Artemis slaps Clover's hand and he pulls it back. He doesn't show any irritation of the sudden action, instead he laughs. Then he smiles, not a grin but a real smile that reaches his eyes.
"Maybe if you ask next time, you'll have better luck. You'll have to eat your own food," she says and a playful smile sneak upon her mouth.
"That's too bad," he chuckles.
"You just have to learn to ask, Clover," she says.
His smile dies out when he notices I'm staring at them with a small smirk and raised eyebrows. He moves his gaze away from both me and Artemis.
He knew I noticed that there isn't just a friendship between them. First I thought it was beautiful that love could find its way even after death, but then I realize that maybe it's not that simple. They can't even feel each other's touch.
The big gate opens and a skeleton comes out of the darkness.

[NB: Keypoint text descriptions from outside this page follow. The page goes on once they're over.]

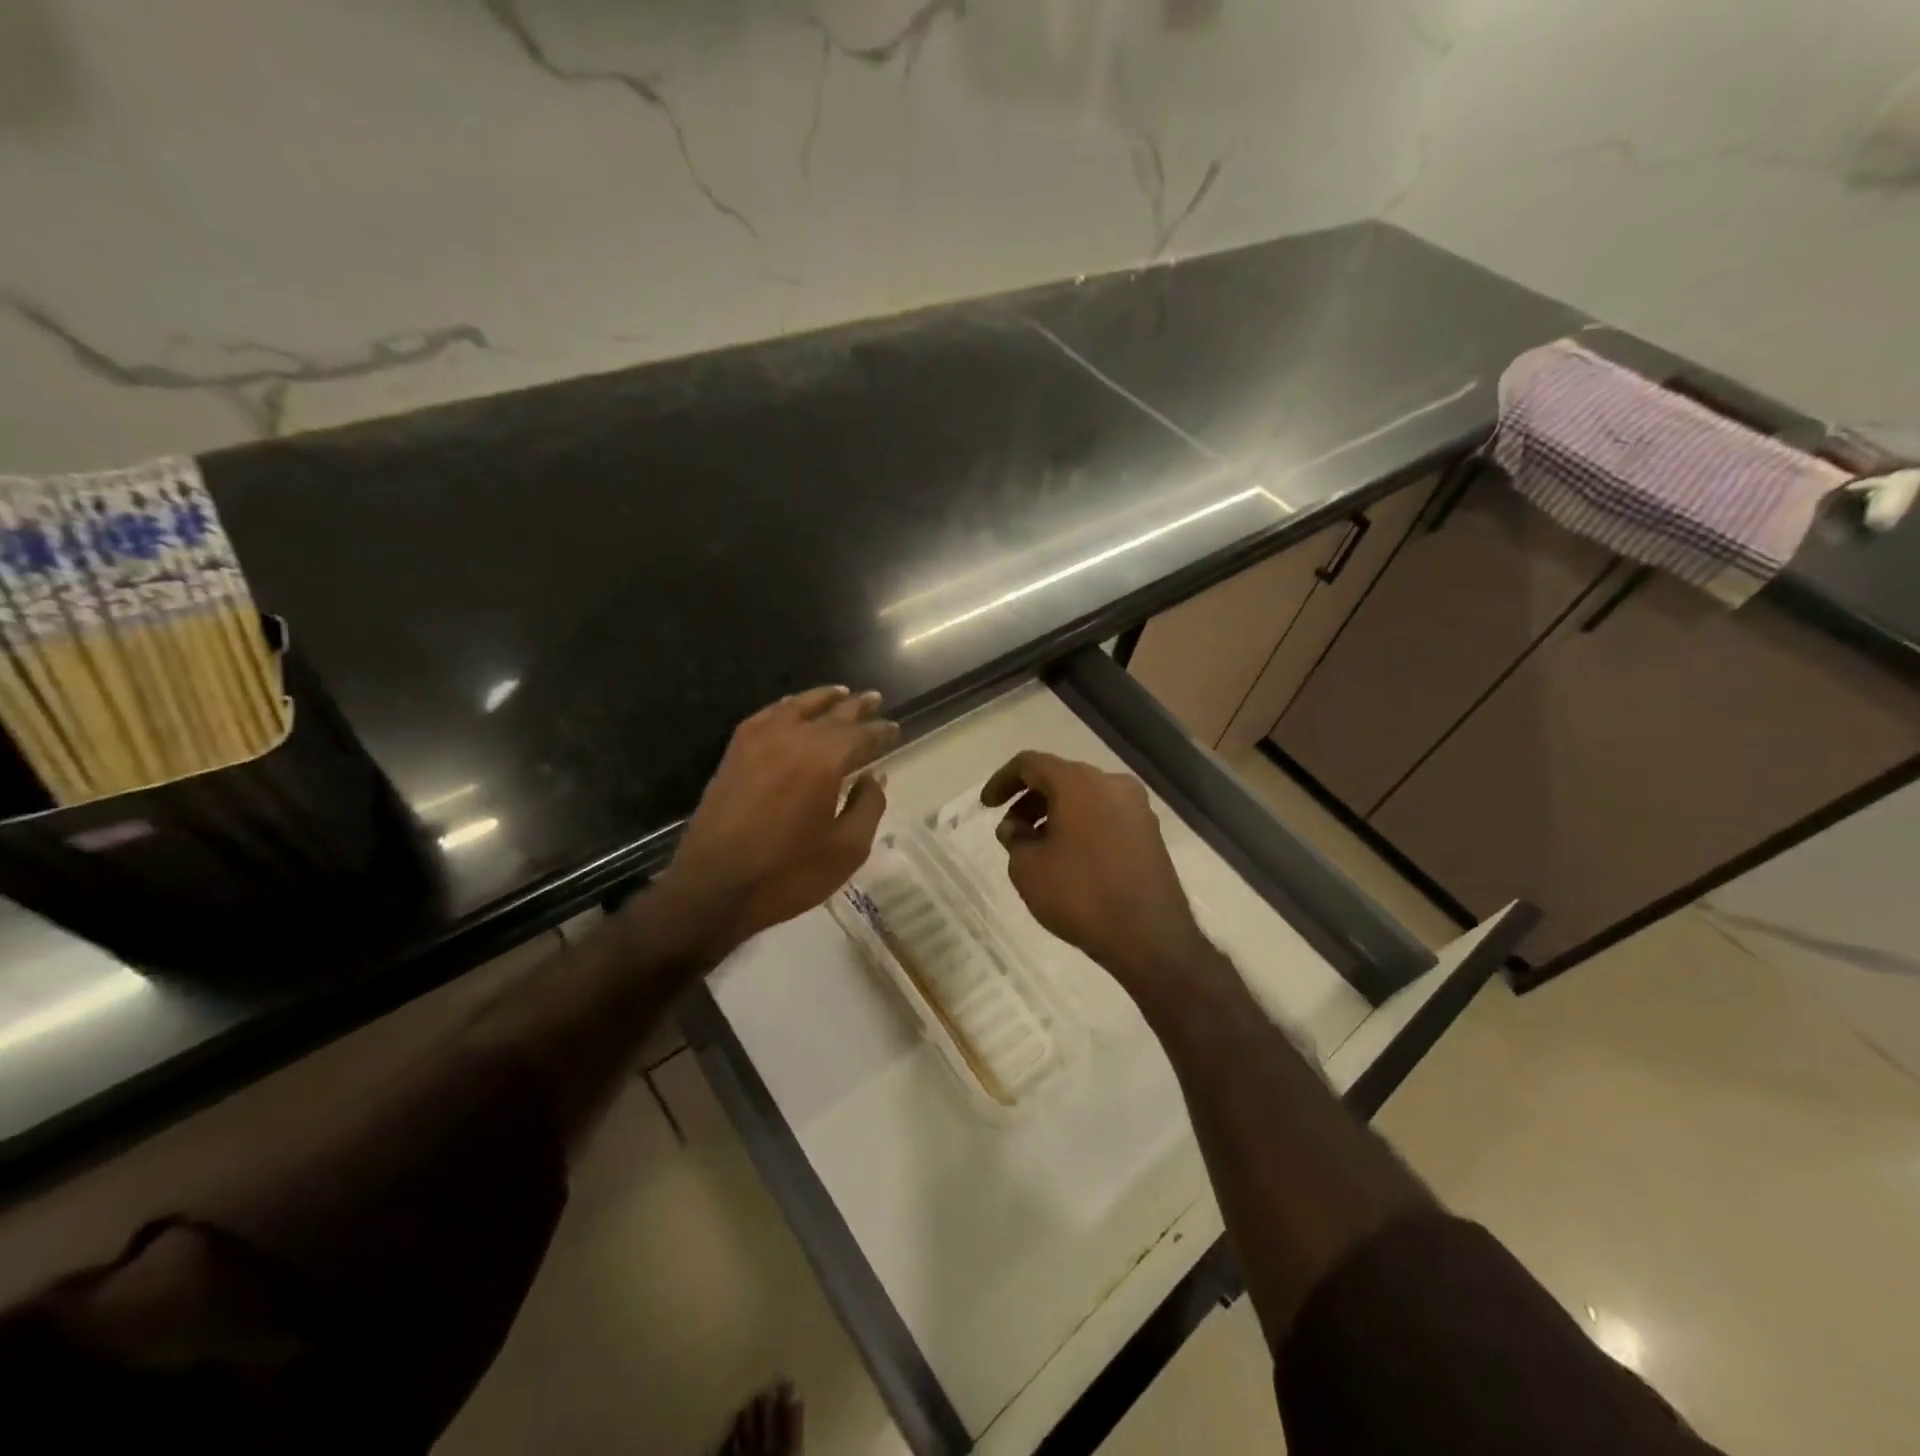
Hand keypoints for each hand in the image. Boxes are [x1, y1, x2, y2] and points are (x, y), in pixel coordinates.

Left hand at [652, 686, 898, 960]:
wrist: (713, 888)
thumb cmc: (788, 874)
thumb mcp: (847, 849)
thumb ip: (868, 806)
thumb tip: (875, 777)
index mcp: (824, 760)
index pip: (862, 735)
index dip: (881, 731)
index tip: (895, 728)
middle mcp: (793, 738)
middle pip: (833, 714)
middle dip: (857, 707)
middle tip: (875, 699)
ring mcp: (759, 741)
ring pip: (797, 706)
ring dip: (823, 699)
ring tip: (841, 693)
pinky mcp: (734, 753)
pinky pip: (765, 716)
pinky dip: (785, 707)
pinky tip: (791, 708)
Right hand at [981, 751, 1209, 996]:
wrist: (1148, 936)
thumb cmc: (1080, 894)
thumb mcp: (1028, 868)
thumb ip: (1014, 839)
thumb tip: (1016, 828)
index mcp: (1079, 782)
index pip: (1031, 764)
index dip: (1003, 780)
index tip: (987, 806)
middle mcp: (1112, 784)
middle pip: (1061, 778)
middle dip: (1030, 800)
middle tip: (1011, 831)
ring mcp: (1137, 807)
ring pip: (1085, 798)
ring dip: (1055, 814)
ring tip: (1037, 848)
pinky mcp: (1150, 833)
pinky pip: (1105, 816)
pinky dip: (1081, 826)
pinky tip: (1068, 858)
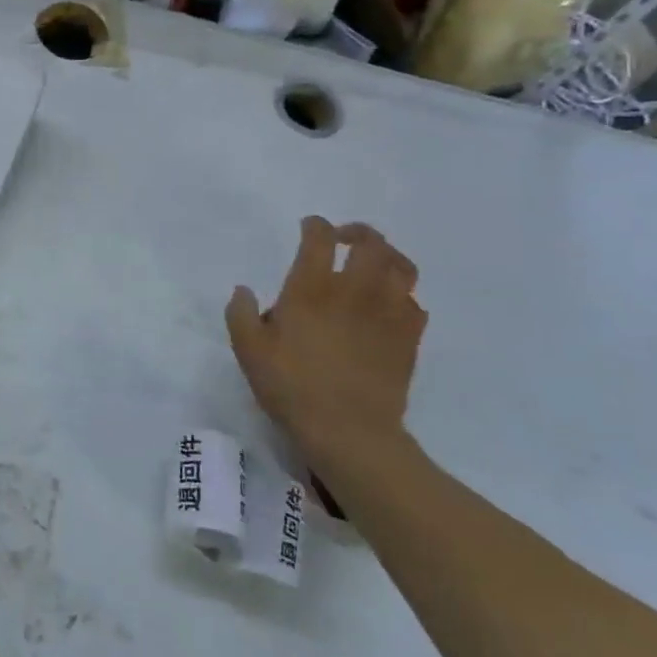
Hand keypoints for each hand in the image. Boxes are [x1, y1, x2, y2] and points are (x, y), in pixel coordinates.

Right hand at [226, 217, 426, 472]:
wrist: (349, 430)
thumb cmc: (291, 386)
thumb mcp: (249, 350)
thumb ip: (241, 313)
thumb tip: (243, 289)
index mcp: (312, 288)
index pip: (320, 238)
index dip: (315, 225)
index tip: (309, 227)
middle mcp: (354, 291)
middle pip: (371, 243)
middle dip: (358, 233)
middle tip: (345, 239)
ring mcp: (388, 313)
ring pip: (402, 267)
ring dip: (388, 257)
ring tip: (375, 264)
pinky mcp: (409, 338)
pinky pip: (415, 304)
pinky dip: (403, 297)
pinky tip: (389, 308)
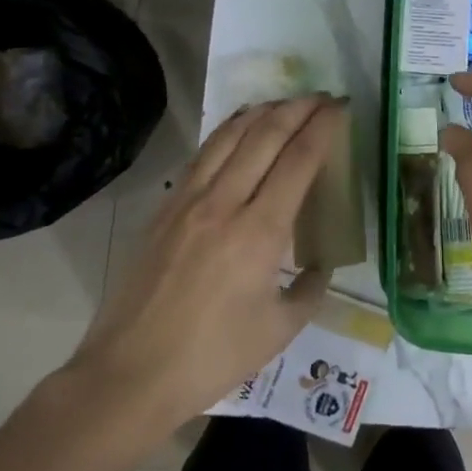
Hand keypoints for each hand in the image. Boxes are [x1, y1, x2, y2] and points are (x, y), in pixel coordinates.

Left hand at [67, 95, 344, 432]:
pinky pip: (202, 157)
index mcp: (260, 232)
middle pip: (265, 136)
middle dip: (297, 109)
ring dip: (260, 113)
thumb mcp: (279, 330)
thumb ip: (310, 290)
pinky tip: (236, 131)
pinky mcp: (164, 210)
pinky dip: (226, 133)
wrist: (130, 373)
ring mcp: (188, 202)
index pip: (299, 161)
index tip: (340, 108)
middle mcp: (224, 203)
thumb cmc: (212, 357)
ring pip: (228, 137)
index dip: (323, 128)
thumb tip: (321, 266)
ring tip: (283, 102)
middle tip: (321, 97)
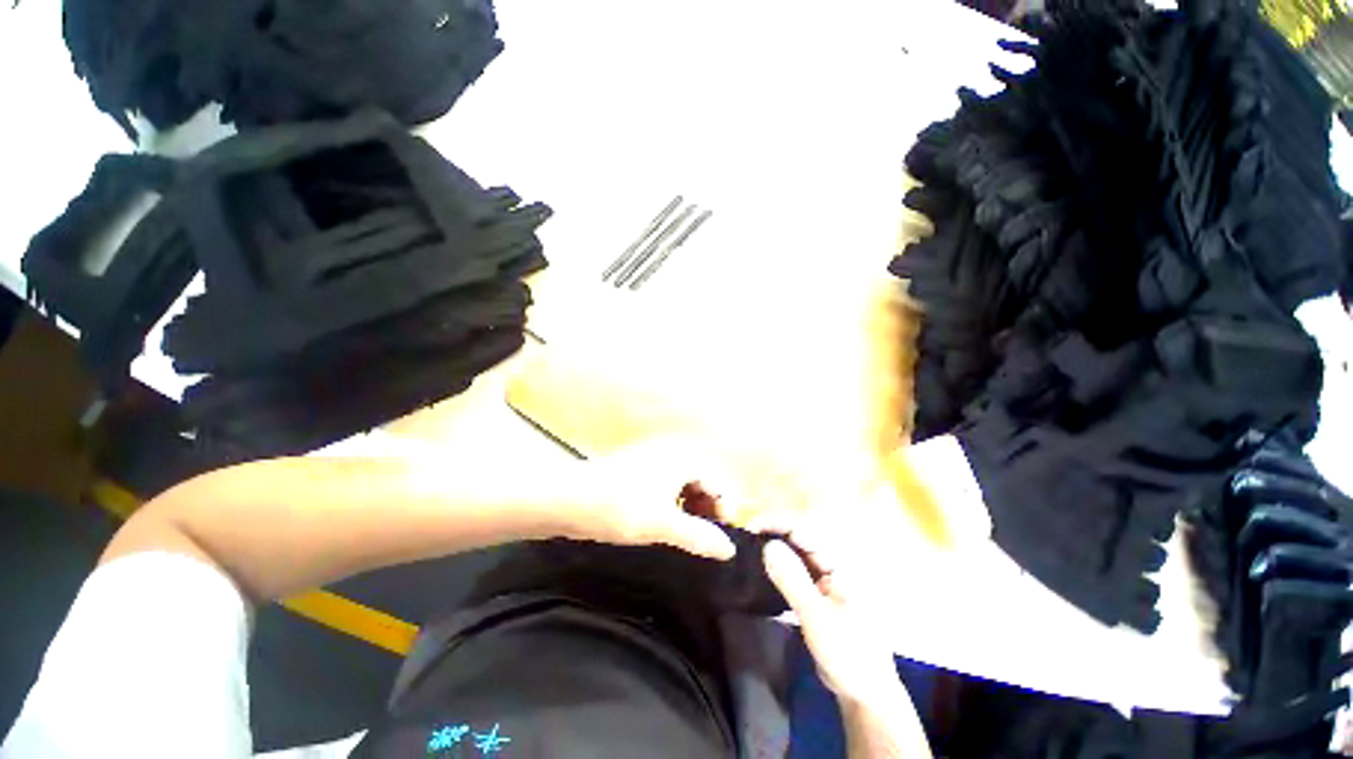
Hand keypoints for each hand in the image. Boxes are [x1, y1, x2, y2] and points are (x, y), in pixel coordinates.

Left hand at [547, 436, 750, 560]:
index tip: (720, 541)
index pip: (716, 484)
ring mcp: (652, 458)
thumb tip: (730, 550)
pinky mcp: (637, 468)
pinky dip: (671, 504)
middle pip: (701, 483)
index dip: (723, 512)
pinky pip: (665, 485)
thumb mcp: (663, 525)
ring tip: (683, 534)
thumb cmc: (620, 508)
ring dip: (688, 509)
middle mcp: (670, 453)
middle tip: (702, 540)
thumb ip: (699, 536)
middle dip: (705, 511)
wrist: (568, 499)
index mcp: (682, 458)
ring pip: (682, 485)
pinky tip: (661, 522)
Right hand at [761, 518, 903, 701]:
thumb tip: (768, 545)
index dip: (777, 524)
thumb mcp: (817, 617)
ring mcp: (828, 579)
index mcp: (841, 564)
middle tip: (746, 537)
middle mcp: (834, 565)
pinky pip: (798, 570)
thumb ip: (793, 581)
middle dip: (774, 532)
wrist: (865, 693)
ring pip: (798, 553)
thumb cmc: (848, 654)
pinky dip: (781, 566)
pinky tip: (765, 569)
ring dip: (776, 548)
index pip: (805, 531)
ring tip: (751, 548)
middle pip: (801, 538)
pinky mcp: (820, 593)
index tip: (750, 527)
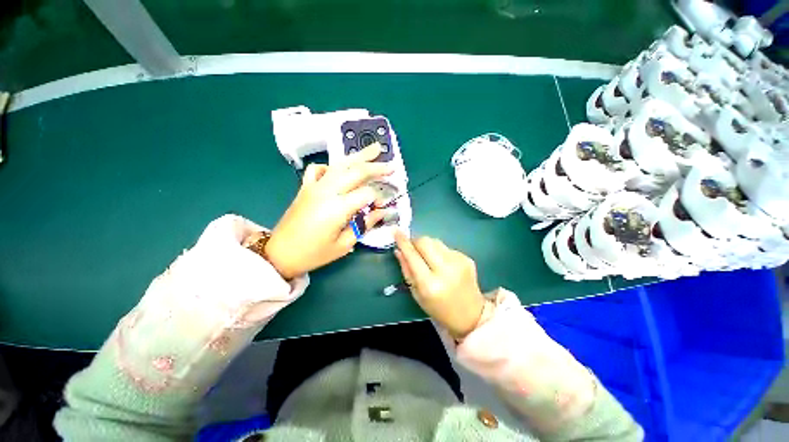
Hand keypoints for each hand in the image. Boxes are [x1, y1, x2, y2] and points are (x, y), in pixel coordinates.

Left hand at [265, 144, 392, 278]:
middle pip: (356, 172)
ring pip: (340, 165)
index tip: (384, 206)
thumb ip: (364, 225)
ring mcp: (315, 186)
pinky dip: (331, 166)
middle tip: (392, 165)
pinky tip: (339, 169)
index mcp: (338, 208)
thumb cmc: (314, 253)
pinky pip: (318, 169)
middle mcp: (327, 191)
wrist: (280, 253)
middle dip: (376, 167)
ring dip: (358, 156)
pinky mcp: (306, 187)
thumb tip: (382, 212)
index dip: (378, 198)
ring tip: (374, 149)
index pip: (366, 194)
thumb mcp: (344, 244)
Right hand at [394, 231, 486, 338]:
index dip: (403, 242)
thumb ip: (406, 270)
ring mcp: (459, 262)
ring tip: (429, 259)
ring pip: (435, 241)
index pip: (412, 256)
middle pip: (425, 241)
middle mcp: (446, 270)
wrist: (470, 315)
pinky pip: (446, 247)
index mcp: (430, 284)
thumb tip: (399, 250)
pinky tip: (442, 264)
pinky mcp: (467, 258)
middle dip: (415, 241)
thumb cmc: (438, 308)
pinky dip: (439, 252)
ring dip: (428, 246)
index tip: (396, 231)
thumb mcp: (417, 294)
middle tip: (412, 248)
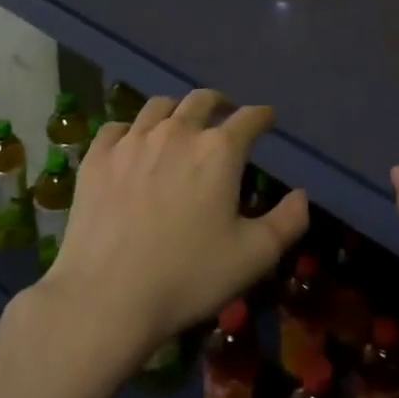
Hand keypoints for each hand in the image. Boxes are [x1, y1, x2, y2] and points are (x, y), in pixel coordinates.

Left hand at [40, 90, 309, 361]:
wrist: (107, 297)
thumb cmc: (188, 277)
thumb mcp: (253, 257)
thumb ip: (287, 222)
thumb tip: (301, 195)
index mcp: (219, 151)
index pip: (249, 118)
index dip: (262, 116)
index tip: (267, 119)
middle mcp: (177, 132)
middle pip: (202, 100)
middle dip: (220, 103)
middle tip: (225, 114)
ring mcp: (132, 141)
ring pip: (158, 106)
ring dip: (177, 110)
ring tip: (180, 125)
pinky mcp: (97, 157)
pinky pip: (117, 127)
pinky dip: (132, 130)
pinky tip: (132, 144)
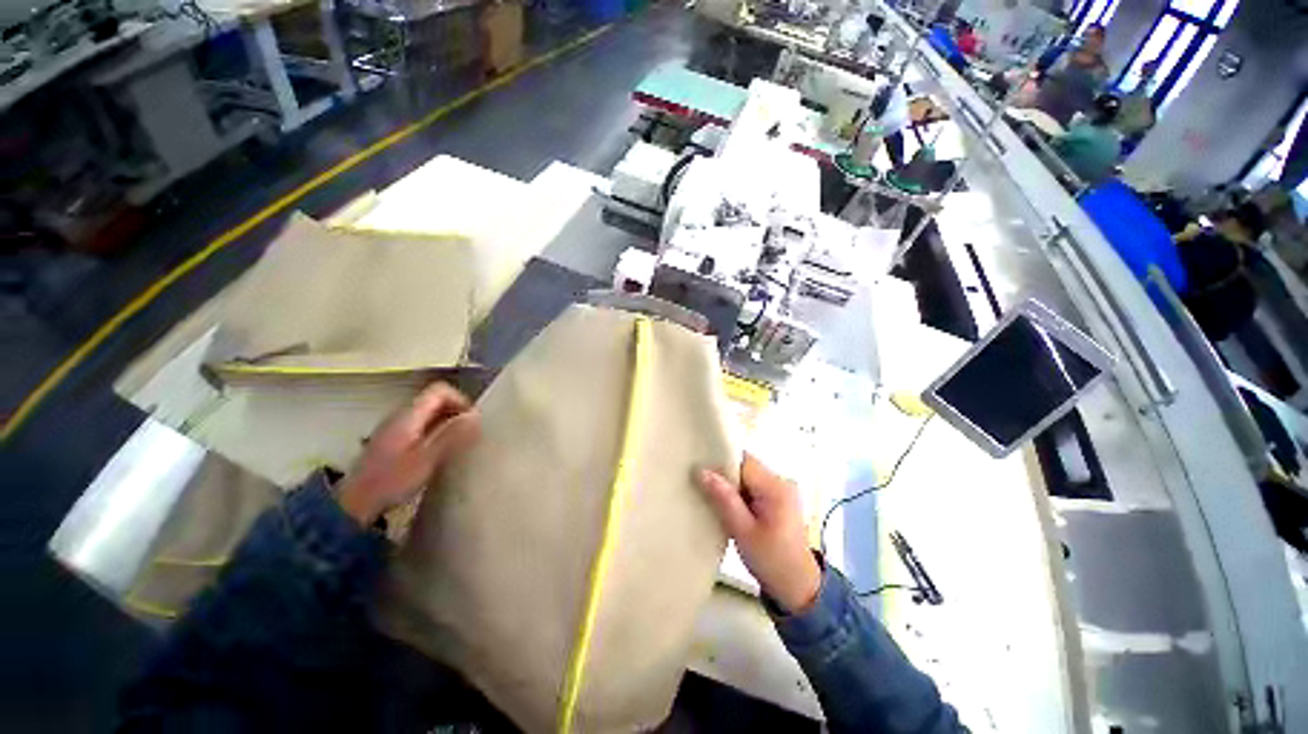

Just like Wolf-skull it has a human skeleton and an animal skull, this time it's a deer and large antlers reaches out over its head. It's dressed in brown rags and when it walks it makes a sound of bone moving against each other.
The blonde man puts away his cutlery when Deer-skull comes closer. It doesn't feel as creepy as Wolf-skull, it seems gawkier.
"Nine," says Deer-skull and the voice is lighter than I had predicted, but the insecurity I had expected.
The blonde man – whose name apparently is Nine – looks up at the skeleton. Deer-skull moves the bony fingers in the rags' pockets and pulls forward a brown paper that it gives Nine. I have enough time to read a part of it before he puts it in his pocket.
SUICIDE HARVEST-CONTRACT: LUCY MILLER
SOUL WANDERER: NINE
I want to sigh of relief. I know it's awful that I'm happy that the girl's name on the paper isn't Emma.
Nine gets up, sweeps his gaze over us before he follows Deer-skull. The chair and breakfast have disappeared.
"I thought you got the harvest-contract from the guardians," I say as the gate closes.
I doubt that Deer-skull is one of the guardians, it's too frail and doesn't have the same feeling of power that Blomst has. It's most likely the same kind of creature that Wolf-skull is.
"Regular harvest-contracts are handled by the guardians," Clover says while he stares at the gate. "A death is almost always part of destiny, so the guardians already know of it before it happens."
"Years before it happens," Artemis adds.
"A suicide," Clover continues, "is never planned. They cannot know when it will happen. Such a contract can happen whenever."
The rest of the breakfast is relatively quiet, like both Clover and Artemis don't have anything else to say after what just happened.
I shut out the thoughts of what it means to constantly take care of souls that willingly ended their lives.